• **What this task involves**: Using the material below, print the line that contains "left hip: (934, 78)", the line that contains "right elbow: (303, 256)", and every line in between, exactly and nothing else.
Start of Block
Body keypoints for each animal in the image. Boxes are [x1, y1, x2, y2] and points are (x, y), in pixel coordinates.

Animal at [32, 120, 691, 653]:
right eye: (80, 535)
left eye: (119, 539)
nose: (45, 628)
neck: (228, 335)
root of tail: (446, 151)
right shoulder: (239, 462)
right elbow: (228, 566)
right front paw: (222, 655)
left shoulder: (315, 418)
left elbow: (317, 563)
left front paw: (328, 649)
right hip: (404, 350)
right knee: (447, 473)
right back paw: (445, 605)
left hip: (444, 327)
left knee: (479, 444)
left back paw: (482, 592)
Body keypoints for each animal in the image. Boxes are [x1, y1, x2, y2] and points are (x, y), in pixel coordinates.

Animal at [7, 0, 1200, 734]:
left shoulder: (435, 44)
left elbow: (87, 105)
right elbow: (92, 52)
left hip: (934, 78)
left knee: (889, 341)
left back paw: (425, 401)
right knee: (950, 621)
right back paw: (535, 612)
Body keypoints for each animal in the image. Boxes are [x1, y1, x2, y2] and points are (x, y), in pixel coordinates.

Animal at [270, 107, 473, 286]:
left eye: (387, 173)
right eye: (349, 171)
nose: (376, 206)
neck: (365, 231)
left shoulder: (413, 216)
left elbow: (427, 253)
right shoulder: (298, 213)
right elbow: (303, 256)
End of Block
Start of Block
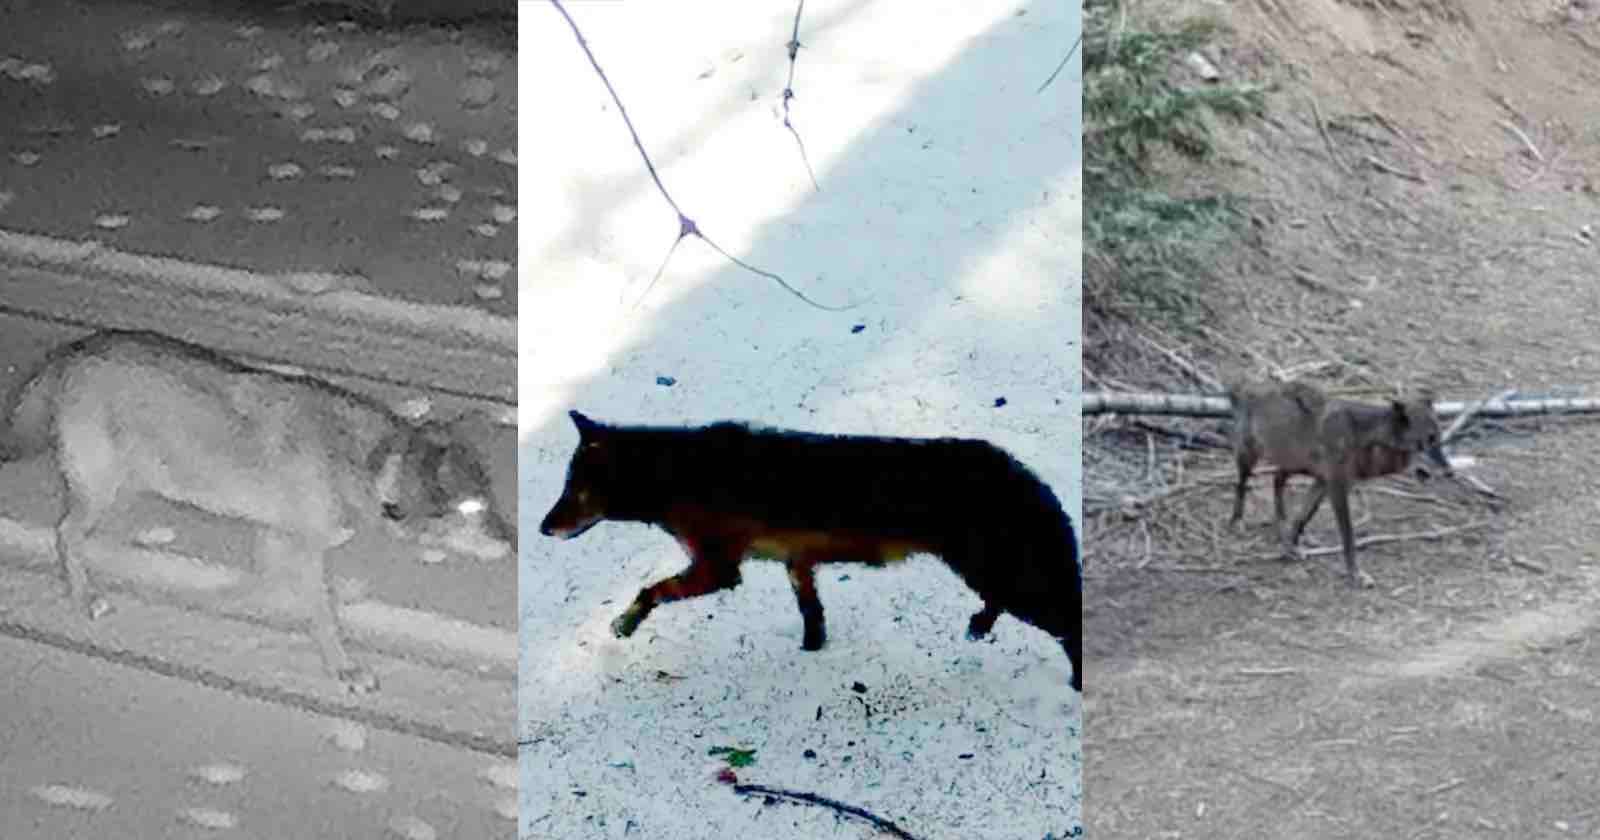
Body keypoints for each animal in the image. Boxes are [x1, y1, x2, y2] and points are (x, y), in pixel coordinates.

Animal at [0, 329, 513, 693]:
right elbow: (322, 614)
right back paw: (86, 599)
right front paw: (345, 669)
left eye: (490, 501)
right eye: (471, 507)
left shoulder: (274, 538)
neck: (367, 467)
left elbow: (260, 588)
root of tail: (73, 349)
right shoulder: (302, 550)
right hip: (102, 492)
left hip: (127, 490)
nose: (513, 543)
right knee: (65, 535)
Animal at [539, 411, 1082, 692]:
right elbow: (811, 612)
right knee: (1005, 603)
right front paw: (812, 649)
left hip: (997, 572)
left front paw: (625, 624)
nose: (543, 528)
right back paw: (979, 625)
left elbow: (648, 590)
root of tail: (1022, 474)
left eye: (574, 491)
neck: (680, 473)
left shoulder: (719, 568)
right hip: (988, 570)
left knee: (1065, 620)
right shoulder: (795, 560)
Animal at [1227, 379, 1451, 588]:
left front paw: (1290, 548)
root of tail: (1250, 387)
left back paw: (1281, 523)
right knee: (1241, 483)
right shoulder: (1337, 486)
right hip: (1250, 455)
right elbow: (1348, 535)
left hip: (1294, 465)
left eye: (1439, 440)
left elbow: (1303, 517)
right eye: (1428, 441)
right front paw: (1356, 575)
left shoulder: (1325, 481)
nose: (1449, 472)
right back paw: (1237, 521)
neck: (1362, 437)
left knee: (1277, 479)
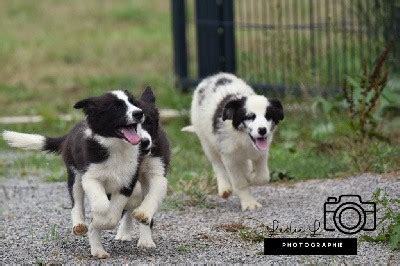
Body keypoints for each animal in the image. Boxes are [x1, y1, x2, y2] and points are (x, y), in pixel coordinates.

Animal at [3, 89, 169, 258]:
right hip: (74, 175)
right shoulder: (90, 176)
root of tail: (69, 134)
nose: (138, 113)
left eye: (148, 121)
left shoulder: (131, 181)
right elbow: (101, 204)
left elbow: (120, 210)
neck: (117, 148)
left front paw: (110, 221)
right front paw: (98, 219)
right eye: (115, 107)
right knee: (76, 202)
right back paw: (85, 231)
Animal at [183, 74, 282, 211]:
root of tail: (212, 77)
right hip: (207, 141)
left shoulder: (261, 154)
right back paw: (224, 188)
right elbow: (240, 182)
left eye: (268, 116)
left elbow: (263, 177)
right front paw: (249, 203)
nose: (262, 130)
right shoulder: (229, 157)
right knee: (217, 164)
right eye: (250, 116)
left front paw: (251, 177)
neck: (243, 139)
End of Block
• **Task response**:
left hip: (934, 78)
left knee: (889, 341)
left back paw: (425, 401)
right knee: (950, 621)
right back paw: (535, 612)
Body keypoints for each animal in the image. Boxes are [x1, y1, x2, y2] and points are (x, y), in pixel coordinates.

Animal at [270, 107, 473, 286]:
left eye: (387, 173)
right eye: (349, 171)
nose: (376, 206)
neck: (365, 231)
left shoulder: (413, 216)
left elbow: (427, 253)
right shoulder: (298, 213)
right elbow: (303, 256)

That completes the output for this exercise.